4M-21: An Any-to-Any Vision Model for Tens of Tasks and Modalities

*Equal Contributors

Present multimodal and multitask basis fashions like 4M or UnifiedIO present promising outcomes, however in follow their out-of-the-box skills to simply accept numerous inputs and carry out numerous duties are restricted by the (often moderately small) variety of modalities and duties they’re skilled on. On this paper, we considerably develop upon the capabilities of 4M by coaching it on tens of extremely numerous modalities and by performing co-training on large-scale multimodal datasets and textual content corpora. This consists of coaching on a number of semantic and geometric modalities, characteristic maps from latest state-of-the-art fashions like DINOv2 and ImageBind, pseudo labels of specialist fashions like SAM and 4DHumans, and a spread of latest modalities that permit for novel methods to work together with the mannequin and steer the technology, for instance picture metadata or colour palettes.

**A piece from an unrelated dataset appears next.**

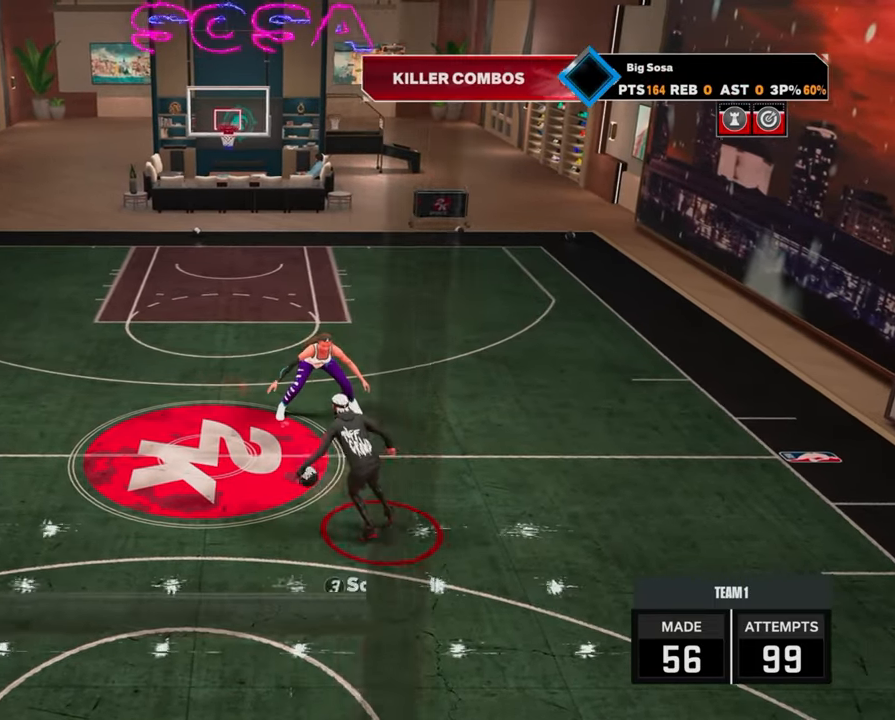
{"buttons": ["R2"], "left_stick": "down", "right_stick": "center", "events": [[300, "right_stick", "up"], [317, "R2", "down"], [367, "right_stick", "center"], [467, "left_stick", "down"]]}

A vital step on this course of is performing tokenization on numerous modalities, whether or not they’re image-like, neural community characteristic maps, vectors, structured knowledge like occasion segmentation or human poses, or knowledge that may be represented as textual content.

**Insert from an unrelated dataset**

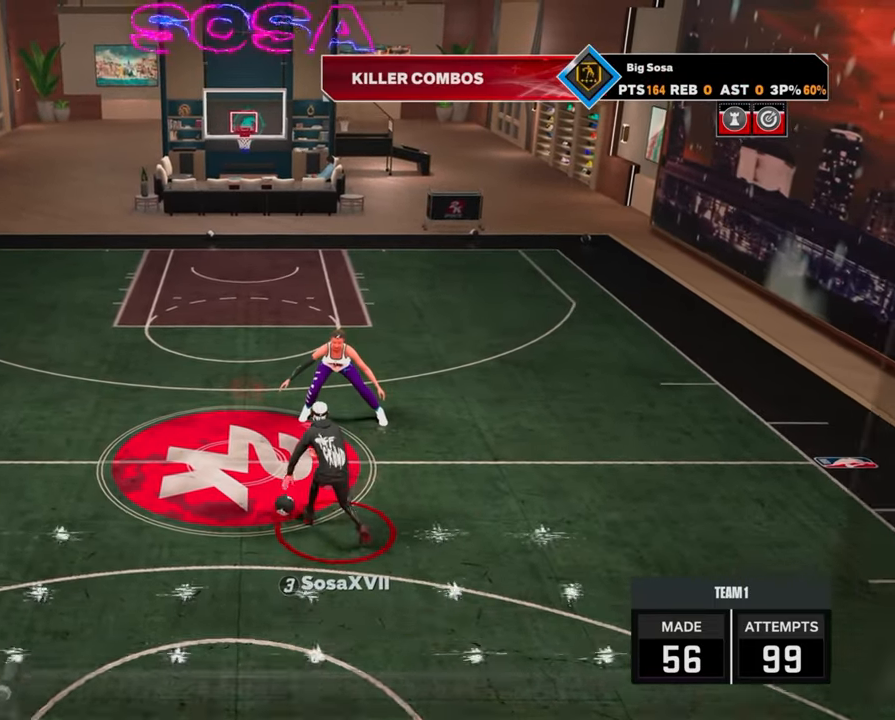
{"buttons": ["R2"], "left_stick": "center", "right_stick": "center", "events": [[200, "R2", "up"], [250, "left_stick", "center"], [417, "R2", "down"], [417, "right_stick", "up"], [483, "right_stick", "center"]]}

By way of this, we’re capable of develop on the out-of-the-box capabilities of multimodal fashions. This permits extra fine-grained and controllable multimodal technology capabilities and permits us to review the distillation of fashions skilled on numerous knowledge and aims right into a unified mannequin. We efficiently scale the coaching to a 3 billion parameter mannequin utilizing tens of modalities and totally different datasets, observing promising scaling developments.